WDTU is the Weather Data Transfer Utility, which is the Davis Windows software used (only) with the Envoy8X console models. The standard Weatherlink software is totally unsuited to cope with all the extra sensor data that the Envoy8X can potentially see and therefore Davis had to create WDTU to allow for the logging of all sensor data that an Envoy8X unit could conceivably receive.
To be clear, an Envoy8X still needs a standard 6510 USB or serial data logger fitted (as do all standard Envoy units of course) in order to provide an interface to the PC running WDTU. And note that the 6555 WeatherlinkIP logger is not suitable for use with the Envoy8X – again, all the extra sensor data available via an Envoy8X could overwhelm the IP logger.

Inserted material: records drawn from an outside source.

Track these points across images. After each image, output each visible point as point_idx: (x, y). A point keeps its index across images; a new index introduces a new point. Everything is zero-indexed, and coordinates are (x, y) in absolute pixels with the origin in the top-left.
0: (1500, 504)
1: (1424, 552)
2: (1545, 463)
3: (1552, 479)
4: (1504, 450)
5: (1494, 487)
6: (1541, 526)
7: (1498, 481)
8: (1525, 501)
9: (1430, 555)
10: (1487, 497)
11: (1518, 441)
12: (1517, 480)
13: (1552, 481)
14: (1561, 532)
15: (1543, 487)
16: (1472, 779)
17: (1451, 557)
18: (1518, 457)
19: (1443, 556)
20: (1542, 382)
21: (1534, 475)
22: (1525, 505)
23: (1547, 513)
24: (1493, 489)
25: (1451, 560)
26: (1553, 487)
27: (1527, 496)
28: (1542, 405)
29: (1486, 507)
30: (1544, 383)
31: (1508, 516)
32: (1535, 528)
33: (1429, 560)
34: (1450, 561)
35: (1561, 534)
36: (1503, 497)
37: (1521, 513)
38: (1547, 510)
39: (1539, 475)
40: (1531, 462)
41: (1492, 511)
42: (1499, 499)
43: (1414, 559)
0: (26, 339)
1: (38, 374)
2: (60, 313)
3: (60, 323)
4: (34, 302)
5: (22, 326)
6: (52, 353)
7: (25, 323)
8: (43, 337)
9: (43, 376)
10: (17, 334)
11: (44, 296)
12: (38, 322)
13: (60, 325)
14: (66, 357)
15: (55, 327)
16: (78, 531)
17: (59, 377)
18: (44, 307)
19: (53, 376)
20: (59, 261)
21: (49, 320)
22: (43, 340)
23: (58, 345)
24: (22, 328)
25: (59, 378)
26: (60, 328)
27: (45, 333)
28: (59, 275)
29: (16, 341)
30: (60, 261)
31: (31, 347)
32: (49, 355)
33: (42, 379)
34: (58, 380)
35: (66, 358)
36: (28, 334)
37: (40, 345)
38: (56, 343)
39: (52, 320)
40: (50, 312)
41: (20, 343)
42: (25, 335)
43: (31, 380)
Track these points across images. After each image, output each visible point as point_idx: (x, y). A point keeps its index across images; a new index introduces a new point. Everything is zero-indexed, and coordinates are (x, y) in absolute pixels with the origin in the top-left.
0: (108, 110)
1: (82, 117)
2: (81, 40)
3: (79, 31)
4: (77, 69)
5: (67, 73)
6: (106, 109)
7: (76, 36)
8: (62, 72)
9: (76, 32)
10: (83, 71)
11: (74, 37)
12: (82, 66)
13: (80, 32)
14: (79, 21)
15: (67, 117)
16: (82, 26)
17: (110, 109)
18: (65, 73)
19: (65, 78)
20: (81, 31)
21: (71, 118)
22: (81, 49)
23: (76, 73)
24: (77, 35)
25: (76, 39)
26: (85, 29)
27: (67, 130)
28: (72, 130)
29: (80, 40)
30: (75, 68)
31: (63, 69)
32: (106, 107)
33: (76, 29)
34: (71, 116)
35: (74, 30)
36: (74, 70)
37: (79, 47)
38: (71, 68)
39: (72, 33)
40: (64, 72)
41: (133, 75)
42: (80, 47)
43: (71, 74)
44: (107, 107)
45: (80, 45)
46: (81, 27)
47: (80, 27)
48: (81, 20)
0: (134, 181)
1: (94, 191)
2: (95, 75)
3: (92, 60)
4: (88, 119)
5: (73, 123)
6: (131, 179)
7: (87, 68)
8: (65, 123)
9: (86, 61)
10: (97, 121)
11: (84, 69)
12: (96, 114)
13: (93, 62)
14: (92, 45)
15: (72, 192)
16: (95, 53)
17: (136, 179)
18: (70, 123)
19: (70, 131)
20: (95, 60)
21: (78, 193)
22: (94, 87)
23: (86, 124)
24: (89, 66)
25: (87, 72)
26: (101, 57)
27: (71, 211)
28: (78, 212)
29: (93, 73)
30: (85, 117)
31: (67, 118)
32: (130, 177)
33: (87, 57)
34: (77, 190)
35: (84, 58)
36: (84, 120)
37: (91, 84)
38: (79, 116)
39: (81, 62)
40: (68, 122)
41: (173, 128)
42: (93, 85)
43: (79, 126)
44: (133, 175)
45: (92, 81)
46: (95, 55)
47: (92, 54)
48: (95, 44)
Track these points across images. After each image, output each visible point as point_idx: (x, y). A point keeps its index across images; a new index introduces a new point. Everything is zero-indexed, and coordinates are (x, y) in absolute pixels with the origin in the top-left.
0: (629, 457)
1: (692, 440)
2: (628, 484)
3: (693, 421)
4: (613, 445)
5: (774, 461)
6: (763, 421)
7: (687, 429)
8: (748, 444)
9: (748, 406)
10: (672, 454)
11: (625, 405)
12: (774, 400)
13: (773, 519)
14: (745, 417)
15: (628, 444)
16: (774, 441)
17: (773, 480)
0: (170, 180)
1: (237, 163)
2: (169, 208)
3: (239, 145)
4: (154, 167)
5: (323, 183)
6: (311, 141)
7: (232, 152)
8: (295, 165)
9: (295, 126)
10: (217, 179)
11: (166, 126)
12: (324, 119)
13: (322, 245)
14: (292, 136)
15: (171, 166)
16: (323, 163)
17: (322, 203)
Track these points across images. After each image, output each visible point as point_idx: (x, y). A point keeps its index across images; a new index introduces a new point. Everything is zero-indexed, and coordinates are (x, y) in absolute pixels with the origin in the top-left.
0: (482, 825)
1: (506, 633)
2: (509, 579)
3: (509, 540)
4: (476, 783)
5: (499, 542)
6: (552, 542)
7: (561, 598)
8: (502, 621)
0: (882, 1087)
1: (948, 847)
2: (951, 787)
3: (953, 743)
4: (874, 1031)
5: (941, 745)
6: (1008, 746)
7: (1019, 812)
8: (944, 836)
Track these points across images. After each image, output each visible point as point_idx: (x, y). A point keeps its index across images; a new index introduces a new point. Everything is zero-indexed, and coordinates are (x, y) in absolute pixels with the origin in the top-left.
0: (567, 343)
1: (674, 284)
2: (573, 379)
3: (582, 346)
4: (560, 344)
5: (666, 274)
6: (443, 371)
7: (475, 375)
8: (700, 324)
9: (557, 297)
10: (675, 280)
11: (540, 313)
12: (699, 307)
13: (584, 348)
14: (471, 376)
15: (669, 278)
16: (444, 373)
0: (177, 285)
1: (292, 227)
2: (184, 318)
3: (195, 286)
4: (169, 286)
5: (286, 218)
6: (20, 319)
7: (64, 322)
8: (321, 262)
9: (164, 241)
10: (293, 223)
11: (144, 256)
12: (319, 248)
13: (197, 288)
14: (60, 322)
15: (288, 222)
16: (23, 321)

WDTU is a fundamentally different type of software to the main Weatherlink program in that it provides no built-in features for presenting the data in graphical form (ie as charts or the real-time gauges of the WL Bulletin mode) or for summarising data e.g. as monthly/yearly NOAA reports. Instead WDTU provides only two main features:
- Comprehensive logging of data into an SQL-type database;
- Export of data into either Weatherlink (with limits on allowed sensor combinations as dictated by WL) or Excel for further processing and analysis;
The SQL database manager can be selected from a choice of MS Access or MySQL or MS SQL Server. Of these only an Access database can created directly by WDTU. Use of either MySQL or MS SQL Server requires that the database manager be sourced separately and installed by the user.
The nature of WDTU is weighted more towards providing a comprehensive log or archive of all the sensor data that the Davis wireless protocol could conceivably allow to be collected rather than being a source of real-time data. In practice, it can get reasonably close to logging real-time data with e.g. per-minute updates (or even down to time intervals of 10 seconds) but this is not really its design intent or forte and would result in considerable amounts of largely redundant data being stored.
For processing data or presenting it graphically, other than by export to Excel or by working with subsets of data exported to Weatherlink, then users will need to write or commission additional programs that will e.g. automatically query the SQL database at scheduled intervals and then carry out whatever data analysis or charting activity might be required. This is not necessarily difficult to design in principle but would obviously require a careful specification of exactly what functionality is required and then the necessary programming skills to create such an add-on program. To a substantial extent, such analysis/charting processes could be carried out in Excel, although some detailed skill in using Excel is likely to be needed for anything more than a simple analysis and the results are perhaps unlikely to be as satisfactory as with a bespoke program.
This is not the place for detailed advice on how to set up and use WDTU or whichever of the SQL database managers has been selected to partner WDTU – it is assumed that the relevant Help files and documents have been carefully checked and understood. However, the following are some additional pointers on aspects of using WDTU that are not covered by the primary Help:
WDTU requires that the connection from a USB logger be via a Virtual Comm Port (VCP) and not via USBXpress. If you’re not sure of the difference then review the Understanding USB logger modes topic.
WDTU is compatible with all recent versions of Windows, including Windows 10. In the case of any unexpected problems, for example following a Windows upgrade, it is a good idea – as ever – to check whether a newer version of WDTU may have been posted by Davis as a free download. Very occasionally a change to the Windows driver model may require an updated USB driver.
Note also that it is always advisable to launch WDTU with the ‘Run as Administrator’ option selected. This flag can be set always to apply in the Advanced Settings of any WDTU Windows shortcut you may be using to launch WDTU. Alternatively, you can right click on the shortcut and select the ‘Run as Administrator’ option from the dropdown menu. (This is probably needed because with each new version of Windows Microsoft seem to be tightening up the security required for communication between programs – ‘Run as Administrator’ overrides some of these security hurdles and allows data to pass between WDTU itself and whichever SQL database manager is in use. If this option is not used then seemingly unrelated error messages may be seen.)